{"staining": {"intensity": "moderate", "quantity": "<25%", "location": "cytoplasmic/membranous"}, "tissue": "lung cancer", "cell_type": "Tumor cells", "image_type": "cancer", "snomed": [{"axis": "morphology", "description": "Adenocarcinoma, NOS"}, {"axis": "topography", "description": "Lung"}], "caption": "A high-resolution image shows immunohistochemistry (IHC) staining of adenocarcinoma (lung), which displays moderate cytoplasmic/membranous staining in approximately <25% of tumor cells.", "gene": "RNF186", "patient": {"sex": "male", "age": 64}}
==
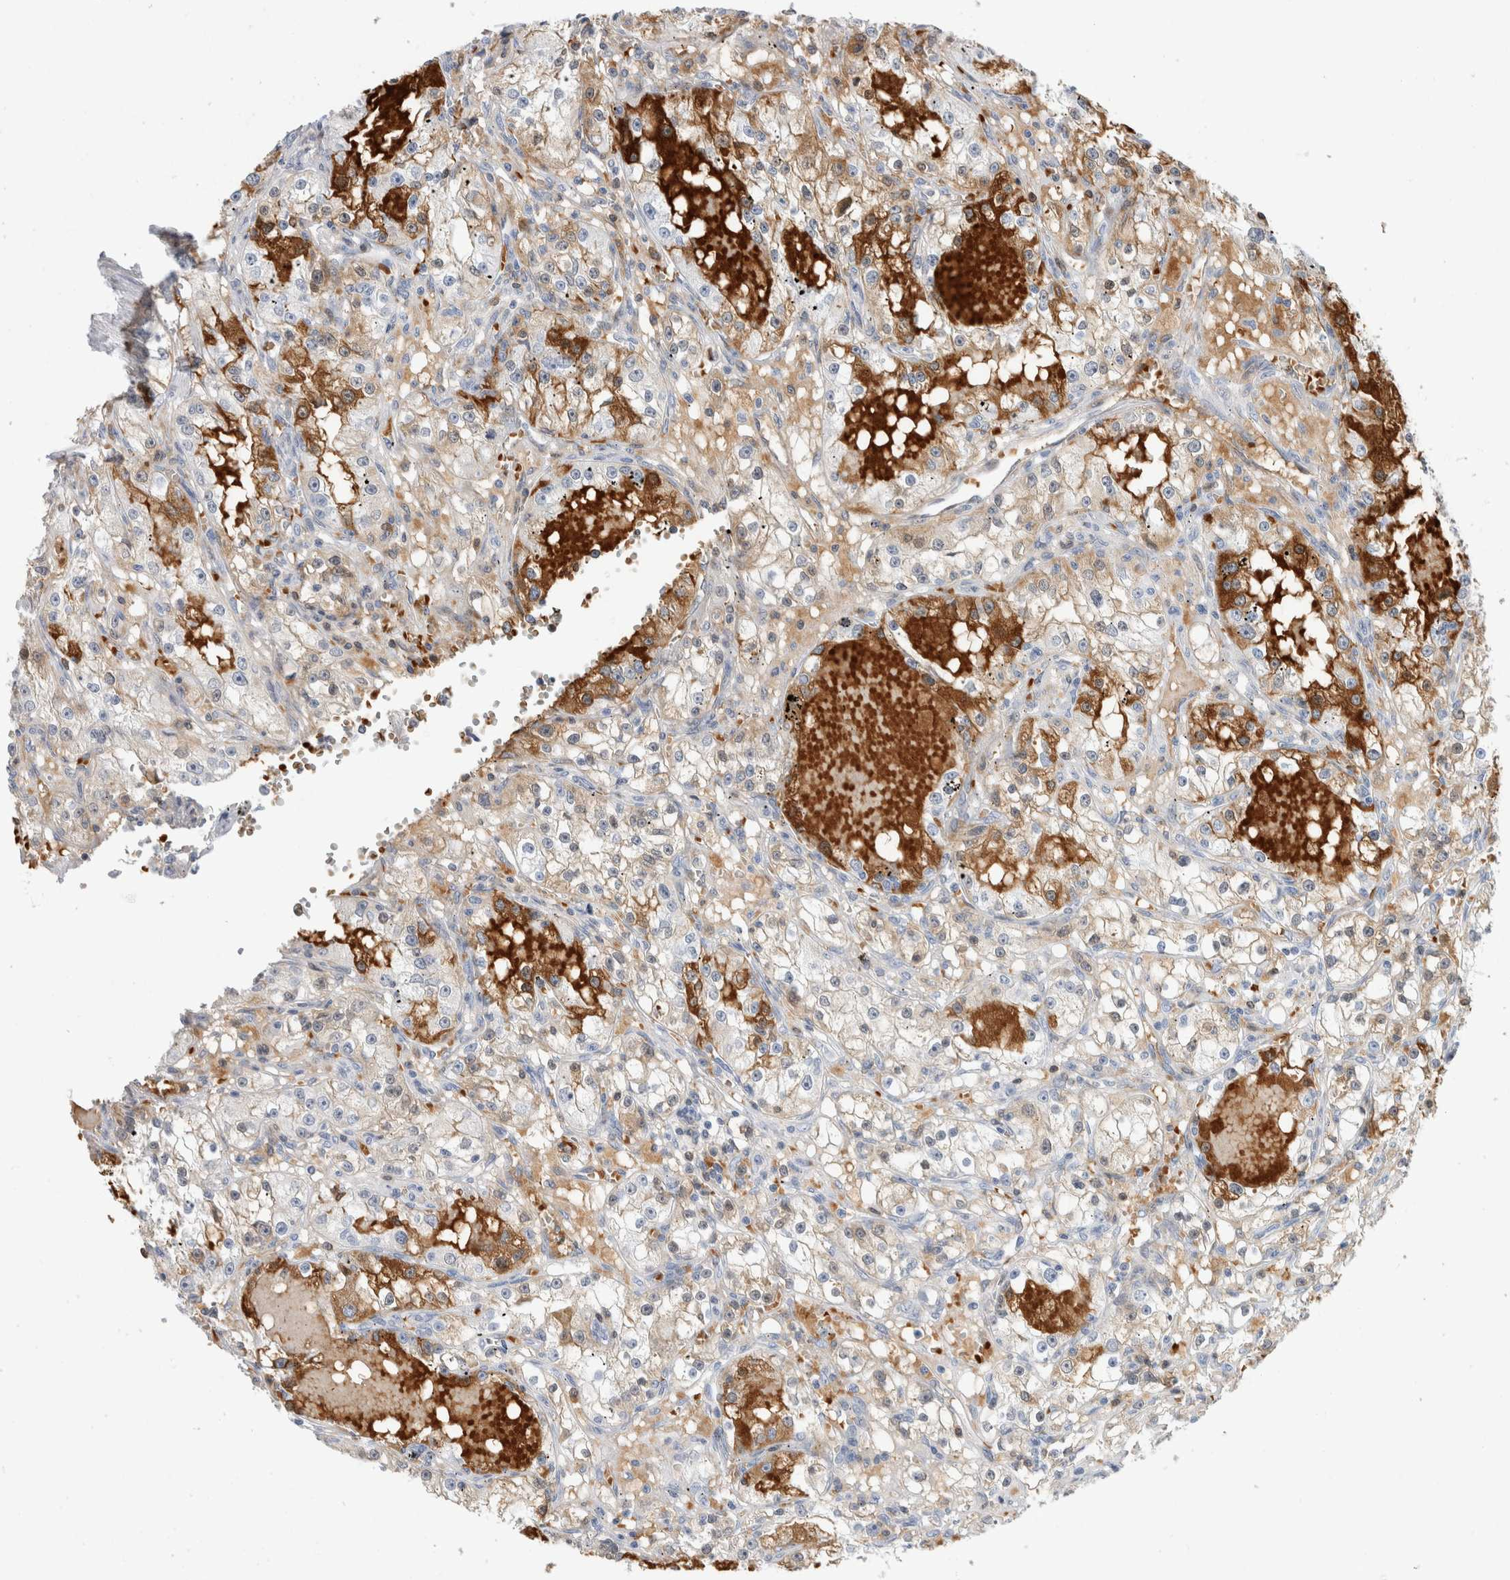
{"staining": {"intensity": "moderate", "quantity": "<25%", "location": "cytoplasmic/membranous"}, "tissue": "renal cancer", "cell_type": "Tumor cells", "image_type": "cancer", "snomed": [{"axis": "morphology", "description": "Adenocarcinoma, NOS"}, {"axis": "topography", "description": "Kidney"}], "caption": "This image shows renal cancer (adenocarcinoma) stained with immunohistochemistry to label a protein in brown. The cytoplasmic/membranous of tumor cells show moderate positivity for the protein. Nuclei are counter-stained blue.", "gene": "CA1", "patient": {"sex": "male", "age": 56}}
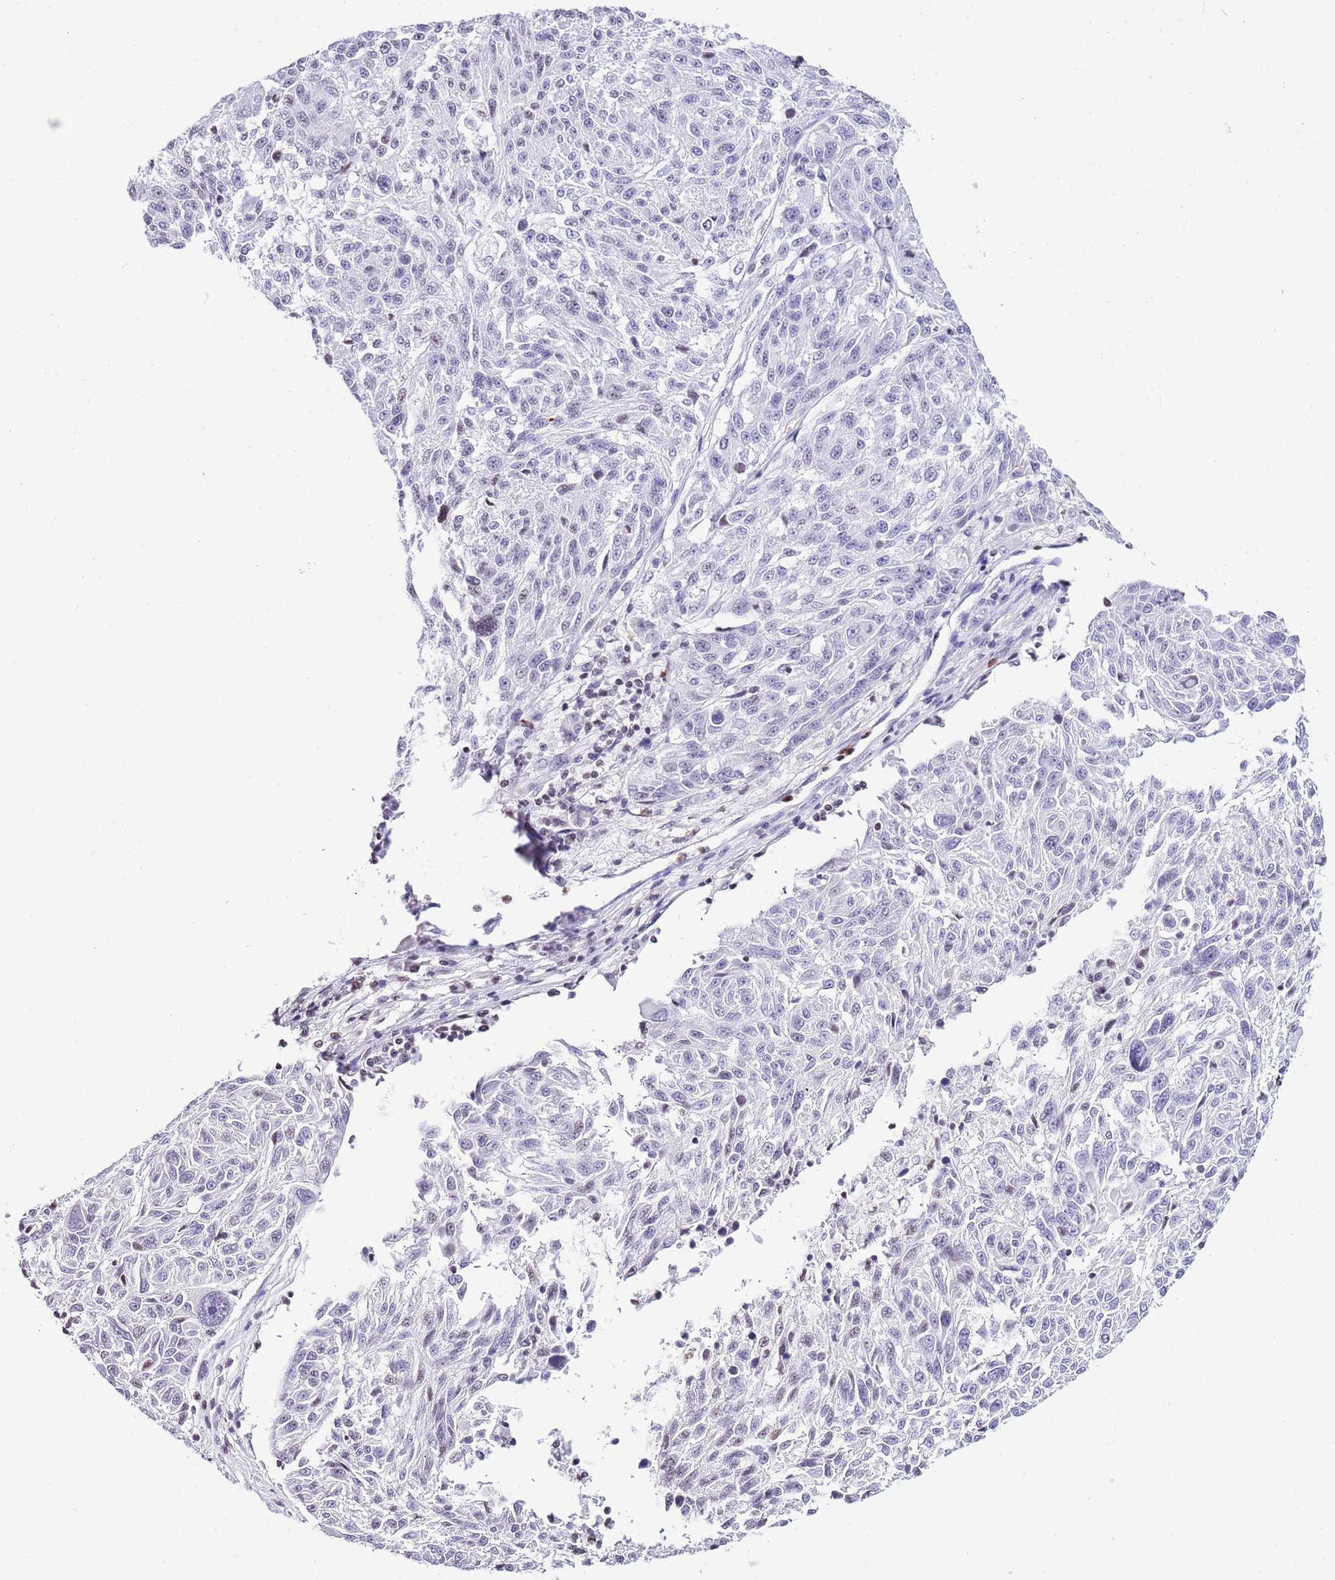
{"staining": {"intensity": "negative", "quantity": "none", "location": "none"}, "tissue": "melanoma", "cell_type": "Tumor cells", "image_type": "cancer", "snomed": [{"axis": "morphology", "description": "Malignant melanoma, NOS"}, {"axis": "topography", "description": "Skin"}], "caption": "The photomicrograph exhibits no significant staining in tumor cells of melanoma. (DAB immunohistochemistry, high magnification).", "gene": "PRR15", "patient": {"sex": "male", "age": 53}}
---
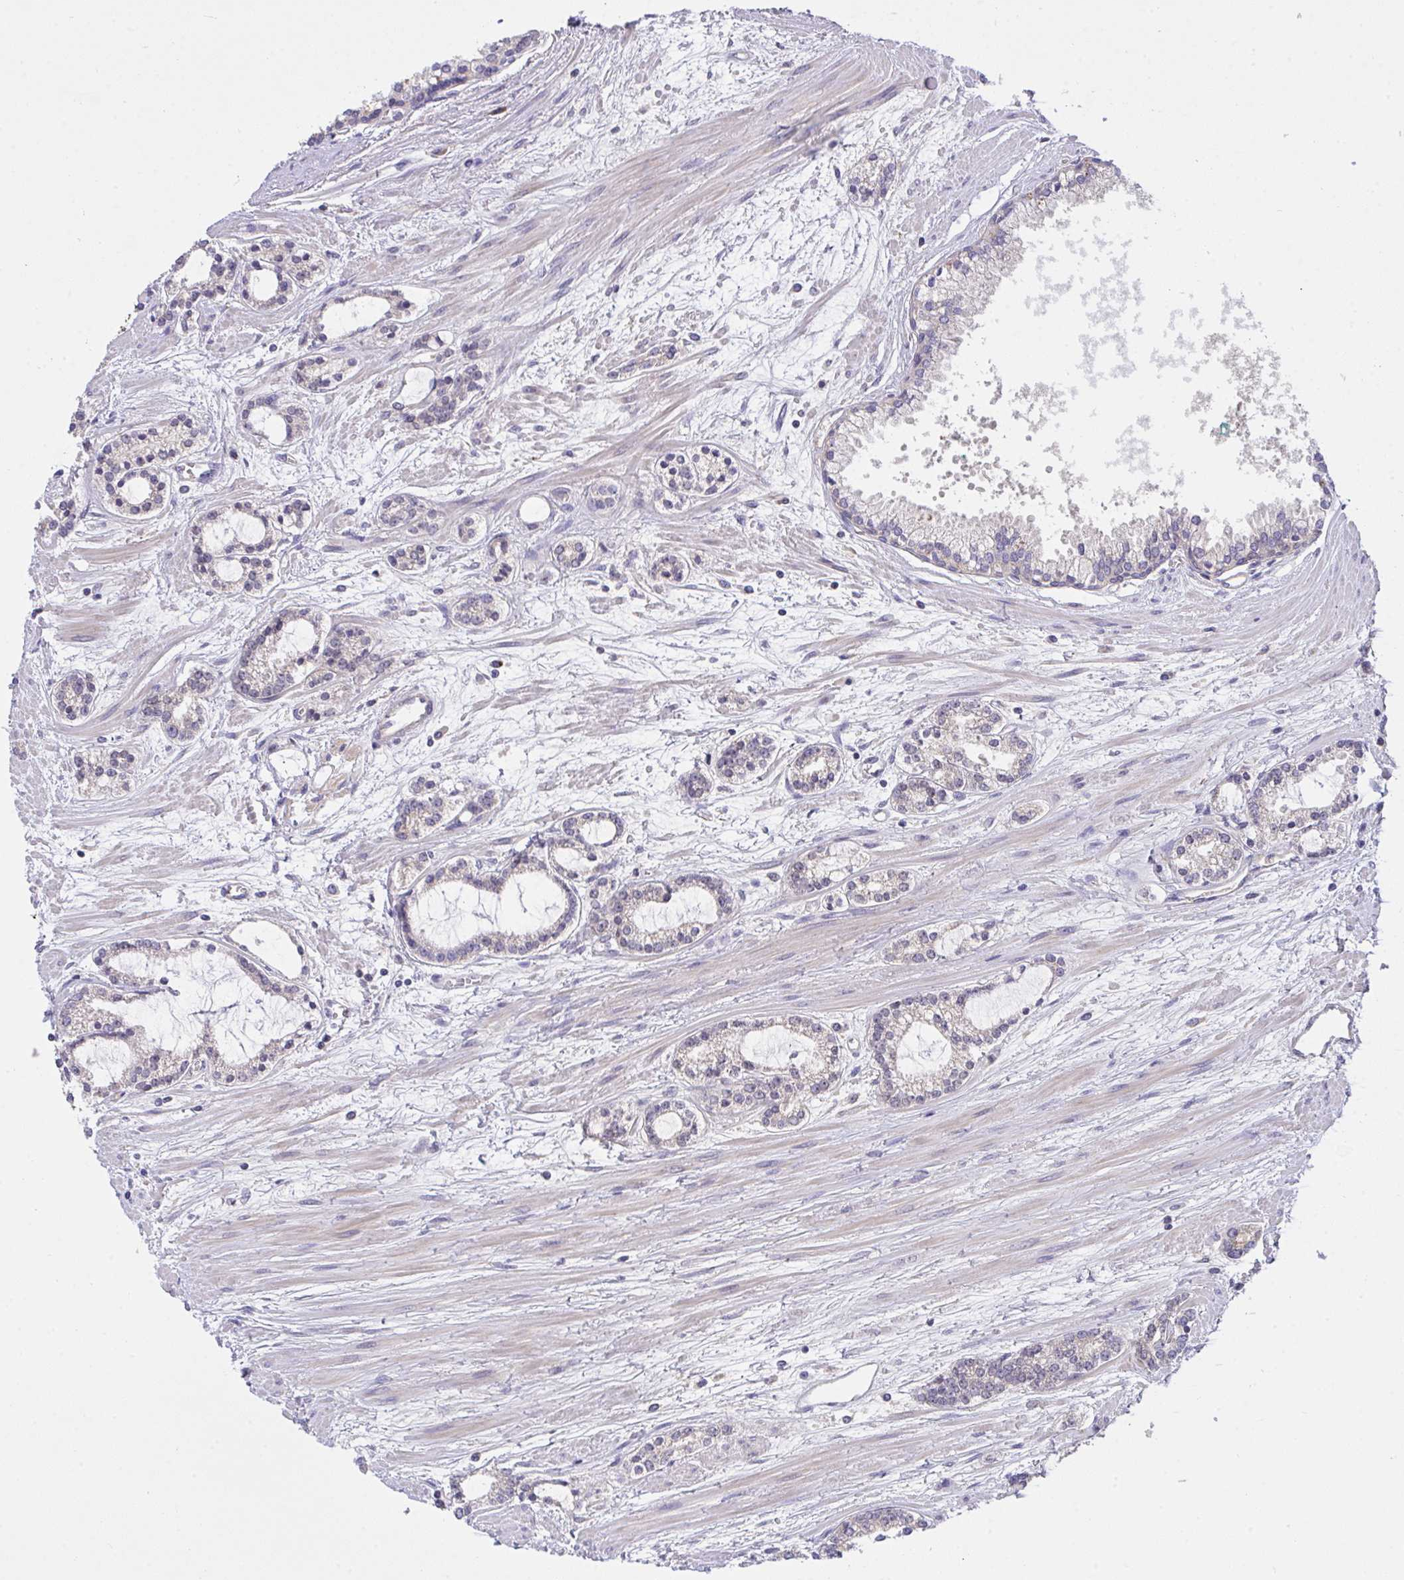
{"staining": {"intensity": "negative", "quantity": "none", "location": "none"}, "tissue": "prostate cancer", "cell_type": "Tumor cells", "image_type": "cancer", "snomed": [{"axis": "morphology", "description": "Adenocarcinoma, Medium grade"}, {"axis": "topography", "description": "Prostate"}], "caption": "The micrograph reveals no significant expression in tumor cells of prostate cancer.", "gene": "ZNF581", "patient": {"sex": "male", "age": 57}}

Work instruction: Starting from the records above, copy each line where the string "shows" is found.

Problem solution:
{"staining": {"intensity": "moderate", "quantity": "<25%", "location": "cytoplasmic/membranous"}, "tissue": "lung cancer", "cell_type": "Tumor cells", "image_type": "cancer", "snomed": [{"axis": "morphology", "description": "Adenocarcinoma, NOS"}, {"axis": "topography", "description": "Lung"}], "caption": "A high-resolution image shows immunohistochemistry (IHC) staining of adenocarcinoma (lung), which displays moderate cytoplasmic/membranous staining in approximately <25% of tumor cells.", "gene": "RNF186", "patient": {"sex": "male", "age": 64}}
{"staining": {"intensity": "moderate", "quantity": "<25%", "location": "cytoplasmic/membranous"}, "tissue": "renal cancer", "cell_type": "Tumor cells", "image_type": "cancer", "snomed": [{"axis": "morphology", "description": "Adenocarcinoma, NOS"}, {"axis": "topography", "description": "Kidney"}], "caption": "This image shows renal cancer (adenocarcinoma) stained with immunohistochemistry to label a protein in brown. The cytoplasmic/membranous of tumor cells show moderate positivity for the protein. Nuclei are counter-stained blue.", "gene": "CA1", "patient": {"sex": "male", "age": 56}}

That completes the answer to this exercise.